The political crisis is over, for now. The reviews are coming in and they are not very good. They are especially bad for Congressional Republicans. In the end they came away looking like losers, and that is never good.
Republicans lost so badly that many of their most reliable supporters could not defend them.
Rush Limbaugh, for one, said:
The Republicans have done everything they can to try to make everyone like them and what they've ended up doing is creating one of the greatest political disasters I've ever seen in my lifetime...I was pondering if I could ever remember...a time when a political party just made a decision not to exist, for all intents and purposes.
At the New York Times, Ross Douthat wrote:
However you slice and dice the history, the strategery, and the underlying issues, the decision to live with a government shutdown for an extended period of time — inflicting modest-but-real harm on the economy, needlessly disrupting the lives and paychecks of many thousands of hardworking people, and further tarnishing the Republican Party’s already not-exactly-shiny image — in pursuit of obviously, obviously unattainable goals was not a normal political blunder by a normally-functioning political party. It was an irresponsible, dysfunctional and deeply pointless act, carried out by a party that on the evidence of the last few weeks shouldn’t be trusted with the management of a banana stand, let alone the House of Representatives.
On the Wall Street Journal editorial page Dan Henninger declared:
One of the more compelling finds in the opinion-polling swamps is that most people would like to see the entire Congress replaced. A more modest proposal: Let's replace all the Republicans in Congress with their children or grandchildren. Bring in the 15-year-olds. How could it get worse?
From the House to the Senate, the Republicans look dazed and confused. Three weeks ago, Ted Cruz stood in the Senate chamber for nearly a day, looking like a hero. Today, with the GOP brand in a vertical dive, he looks like a Bozo balloon.
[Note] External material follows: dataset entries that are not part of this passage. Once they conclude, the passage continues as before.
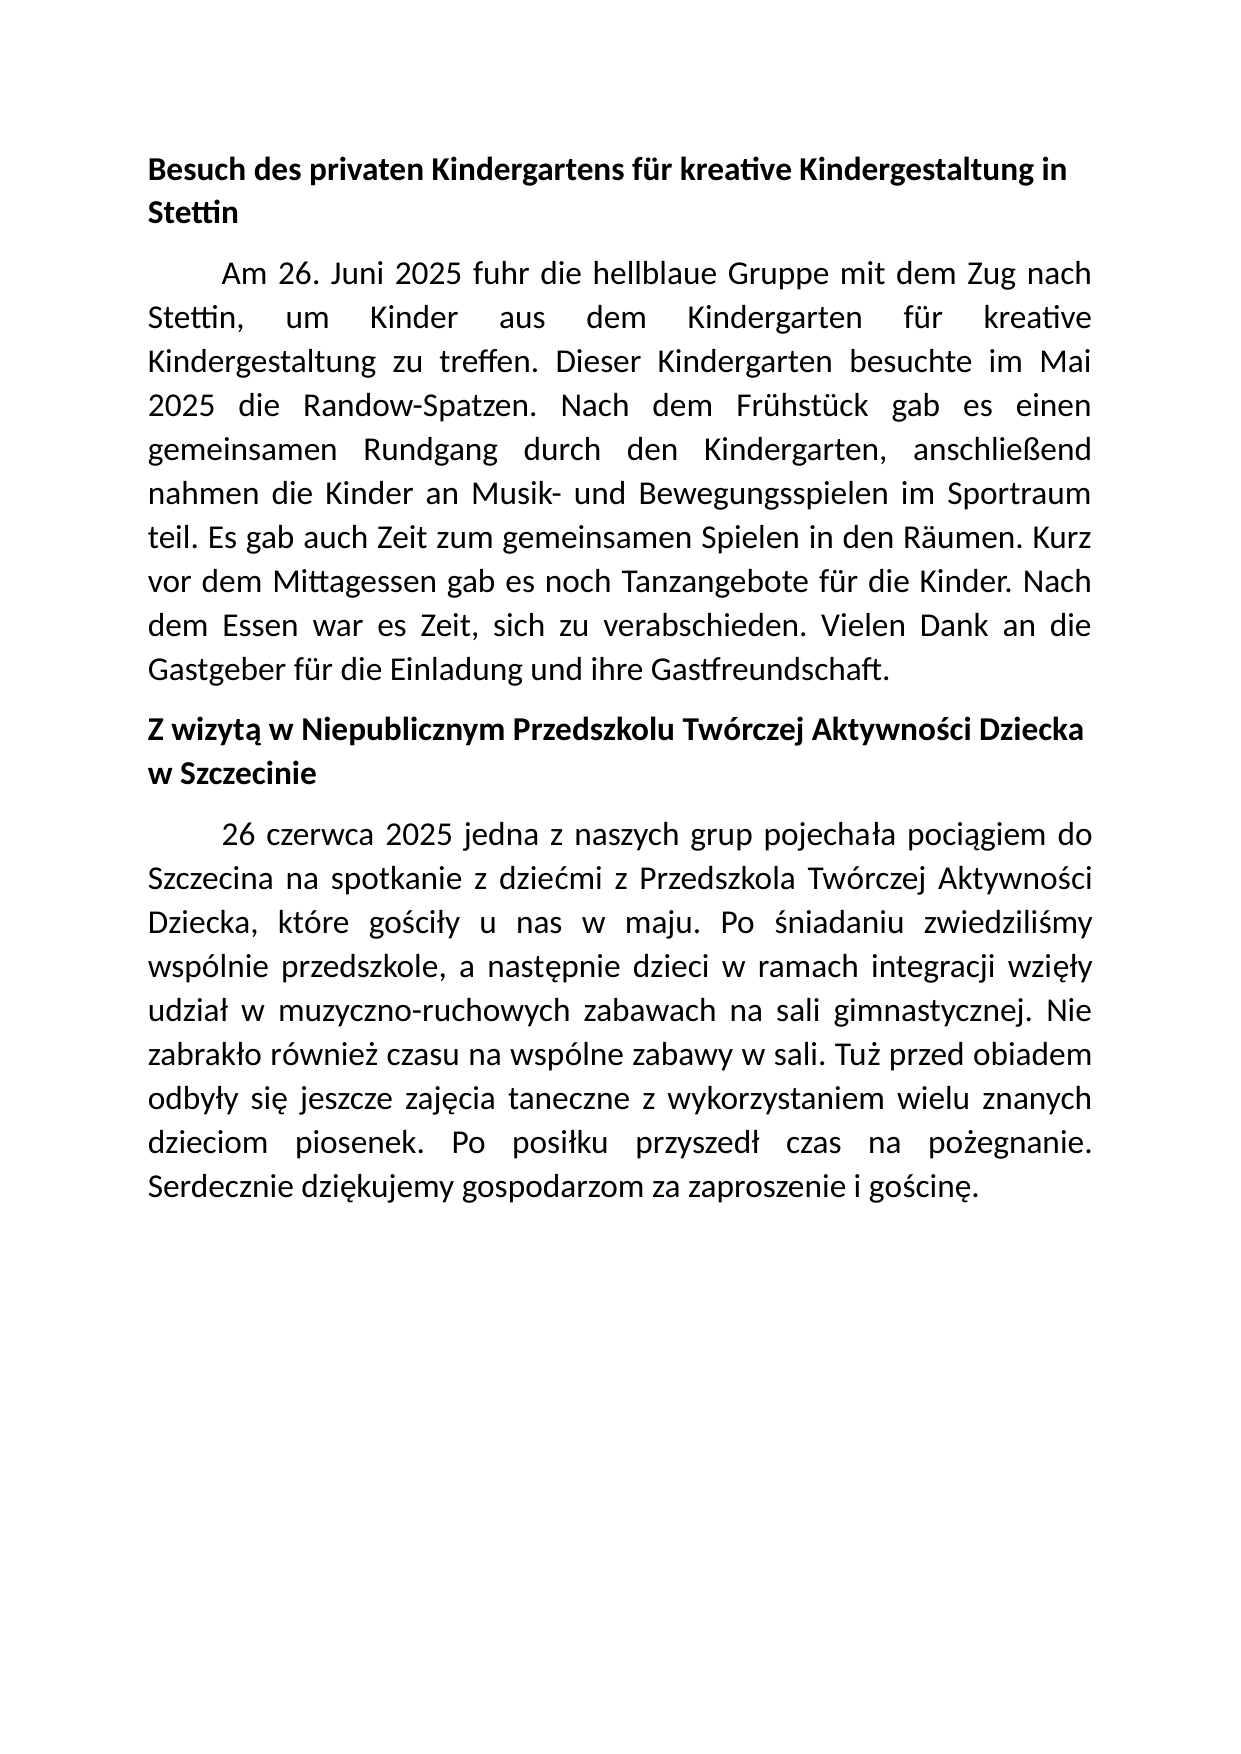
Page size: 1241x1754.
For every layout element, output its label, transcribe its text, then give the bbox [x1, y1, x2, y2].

text Am 26. Juni 2025 fuhr die hellblaue Gruppe mit dem Zug nach Stettin, um Kinder aus dem Kindergarten für kreative Kindergestaltung zu treffen. Dieser Kindergarten besuchte im Mai 2025 die Randow-Spatzen. Nach dem Frühstück gab es einen gemeinsamen Rundgang durch den Kindergarten, anschließend nahmen die Kinder an Musik- und Bewegungsspielen im Sportraum teil. Es gab auch Zeit zum gemeinsamen Spielen in den Räumen. Kurz vor dem Mittagessen gab es noch Tanzangebote für die Kinder. Nach dem Essen war es Zeit, sich zu verabschieden. Vielen Dank an die Gastgeber für die Einladung und ihre Gastfreundschaft. [148, 252, 1093, 688]
text Besuch des privaten Kindergartens für kreative Kindergestaltung in Stettin [148, 148, 1093, 232]
text 26 czerwca 2025 jedna z naszych grup pojechała pociągiem do Szczecina na spotkanie z dziećmi z Przedszkola Twórczej Aktywności Dziecka, które gościły u nas w maju. Po śniadaniu zwiedziliśmy wspólnie przedszkole, a następnie dzieci w ramach integracji wzięły udział w muzyczno-ruchowych zabawach na sali gimnastycznej. Nie zabrakło również czasu na wspólne zabawy w sali. Tuż przed obiadem odbyły się jeszcze zajęcia taneczne z wykorzystaniem wielu znanych dzieciom piosenek. Po posiłku przyszedł czas na pożegnanie. Serdecznie dziękujemy gospodarzom za zaproszenie i gościnę. [148, 813, 1093, 1205]
text Z wizytą w Niepublicznym Przedszkolu Twórczej Aktywności Dziecka w Szczecinie [148, 708, 1093, 793]
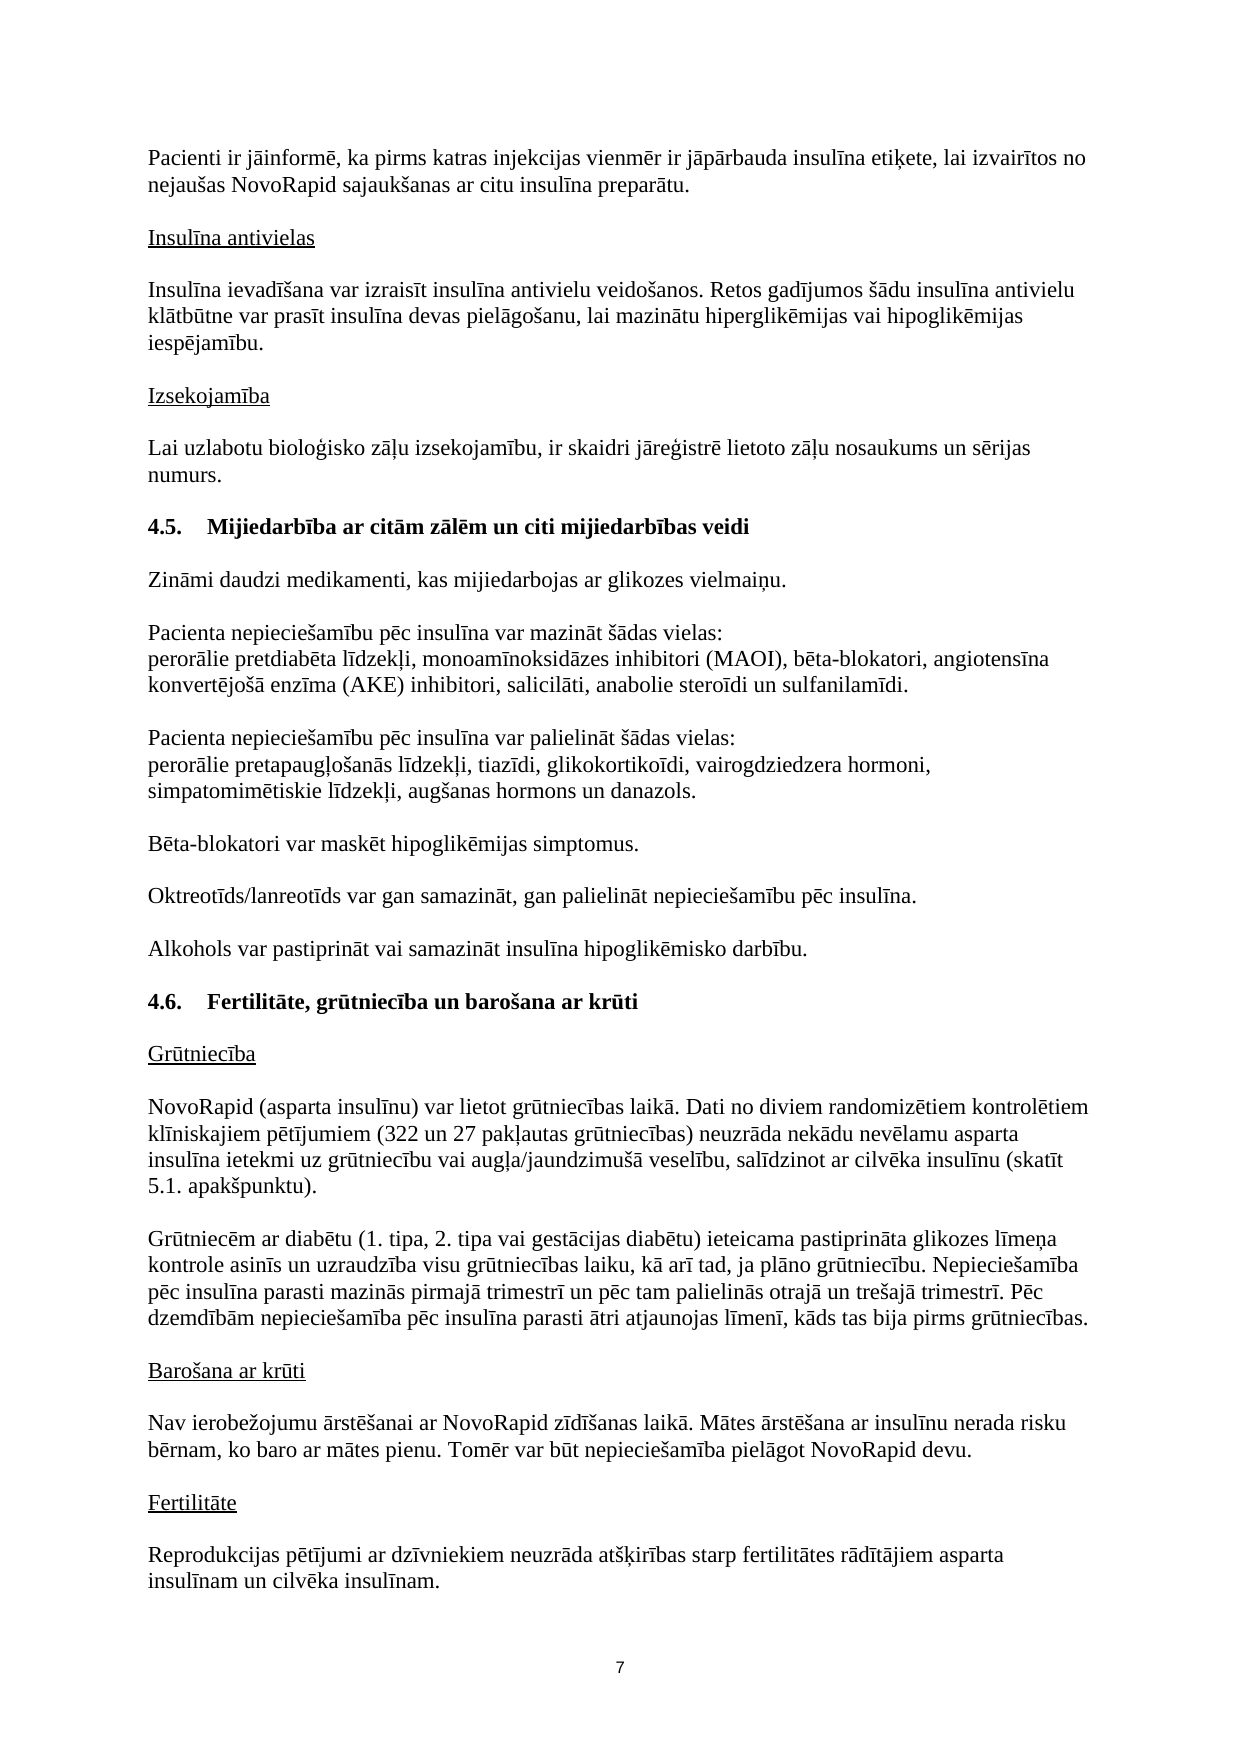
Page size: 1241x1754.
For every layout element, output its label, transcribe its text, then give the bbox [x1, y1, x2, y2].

text Grūtniecēm ar diabētu (1. tipa, 2. tipa vai gestācijas diabētu) ieteicama pastiprināta glikozes līmeņa kontrole asinīs un uzraudzība visu grūtniecības laiku, kā arī tad, ja plāno grūtniecību. Nepieciešamība pēc insulīna parasti mazinās pirmajā trimestrī un pēc tam palielinās otrajā un trešajā trimestrī. Pēc dzemdībām nepieciešamība pēc insulīna parasti ātri atjaunojas līmenī, kāds tas bija pirms grūtniecības. [148, 1225, 1092, 1330]
text Oktreotīds/lanreotīds var gan samazināt, gan palielināt nepieciešamību pēc insulīna. [148, 882, 1092, 909]
text perorālie pretapaugļošanās līdzekļi, tiazīdi, glikokortikoīdi, vairogdziedzera hormoni, simpatomimētiskie līdzekļi, augšanas hormons un danazols. [148, 751, 1092, 803]
text Grūtniecība [148, 1041, 1092, 1067]
list Reprodukcijas pētījumi ar dzīvniekiem neuzrāda atšķirības starp fertilitātes rādītājiem asparta insulīnam un cilvēka insulīnam. [148, 1541, 1092, 1594]
text 4.6. Fertilitāte, grūtniecība un barošana ar krūti [148, 988, 1092, 1014]
text Pacienta nepieciešamību pēc insulīna var palielināt šādas vielas: [148, 724, 1092, 751]
text NovoRapid (asparta insulīnu) var lietot grūtniecības laikā. Dati no diviem randomizētiem kontrolētiem klīniskajiem pētījumiem (322 un 27 pakļautas grūtniecības) neuzrāda nekādu nevēlamu asparta insulīna ietekmi uz grūtniecību vai augļa/jaundzimušā veselību, salīdzinot ar cilvēka insulīnu (skatīt 5.1. apakšpunktu). [148, 1093, 1092, 1199]
text Izsekojamība [148, 382, 1092, 408]
text Bēta-blokatori var maskēt hipoglikēmijas simptomus. [148, 830, 1092, 856]
text Lai uzlabotu bioloģisko zāļu izsekojamību, ir skaidri jāreģistrē lietoto zāļu nosaukums un sērijas numurs. [148, 434, 1092, 487]
text Pacienta nepieciešamību pēc insulīna var mazināt šādas vielas: [148, 619, 1092, 645]
text Zināmi daudzi medikamenti, kas mijiedarbojas ar glikozes vielmaiņu. [148, 566, 1092, 592]
text Fertilitāte [148, 1488, 1092, 1515]
text Pacienti ir jāinformē, ka pirms katras injekcijas vienmēr ir jāpārbauda insulīna etiķete, lai izvairītos no nejaušas NovoRapid sajaukšanas ar citu insulīna preparātu. [148, 144, 1092, 197]
text Barošana ar krūti [148, 1357, 1092, 1383]
text Insulīna antivielas [148, 223, 1092, 250]
text Alkohols var pastiprināt vai samazināt insulīna hipoglikēmisko darbību. [148, 935, 1092, 961]
text perorālie pretdiabēta līdzekļi, monoamīnoksidāzes inhibitori (MAOI), bēta-blokatori, angiotensīna konvertējošā enzīma (AKE) inhibitori, salicilāti, anabolie steroīdi un sulfanilamīdi. [148, 645, 1092, 698]
text Insulīna ievadīšana var izraisīt insulīna antivielu veidošanos. Retos gadījumos šādu insulīna antivielu klātbūtne var prasīt insulīna devas pielāgošanu, lai mazinātu hiperglikēmijas vai hipoglikēmijas iespējamību. [148, 276, 1092, 355]
text Nav ierobežojumu ārstēšanai ar NovoRapid zīdīšanas laikā. Mātes ārstēšana ar insulīnu nerada risku bērnam, ko baro ar mātes pienu. Tomēr var būt nepieciešamība pielāgot NovoRapid devu. [148, 1409, 1092, 1462]
text 4.5. Mijiedarbība ar citām zālēm un citi mijiedarbības veidi [148, 513, 1092, 540]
Across the pond Tim Stanley summed it up in the London Telegraph:
… the Republicans have definitely lost. Not only did they not get what they wanted – that "life or death" delay on Obamacare implementation – but they've given the impression of dragging partisanship to new lows. Obamacare had been passed already, the Supreme Court had okayed it and Obama had won an election on it, yet the GOP was still prepared to bring the country to the brink of ruin to cripple it. When Grover Norquist is saying that the Right went too far (he of the "drown government in the bath tub" fame) then the Right probably went a bit too far.
In one of the best analyses of the situation, Stanley distributed the blame:
First, the Republicans aren't the only ones who ought to hang their heads in shame. It was the Democrat-controlled Senate that first rejected the House's bill and so sparked the crisis. It was the President who refused to talk to anyone about it (and went campaigning instead). It was the federal government – even when in shutdown – that behaved like a spoiled child, covering war memorials in fences and trying to stop military priests from saying Mass.
He continued to explain that for President Obama, the victory was probably Pyrrhic:
… what has Obama really won? He keeps his precious healthcare reform and he gets government open again – but tomorrow morning he'll still have the same gridlocked political system that he had the night before. The shutdown is a rare example of him winning, but remember that this lame duck president has not only had a very simple (and, frankly, inoffensive) gun control bill killed in the Senate but was so spooked by bad poll numbers that he tried to dump responsibility for military action in Syria onto the Congress – before quietly dropping the idea altogether. Any thought that the shutdown payoff will be that he can sail an immigration reform package comfortably through Congress is pure fantasy. This is a broken presidency living out its last few years either holding off Republican attacks or lazily cruising the country on some pointless, endless, fatuous campaign trail. Obama's administration is politically bankrupt.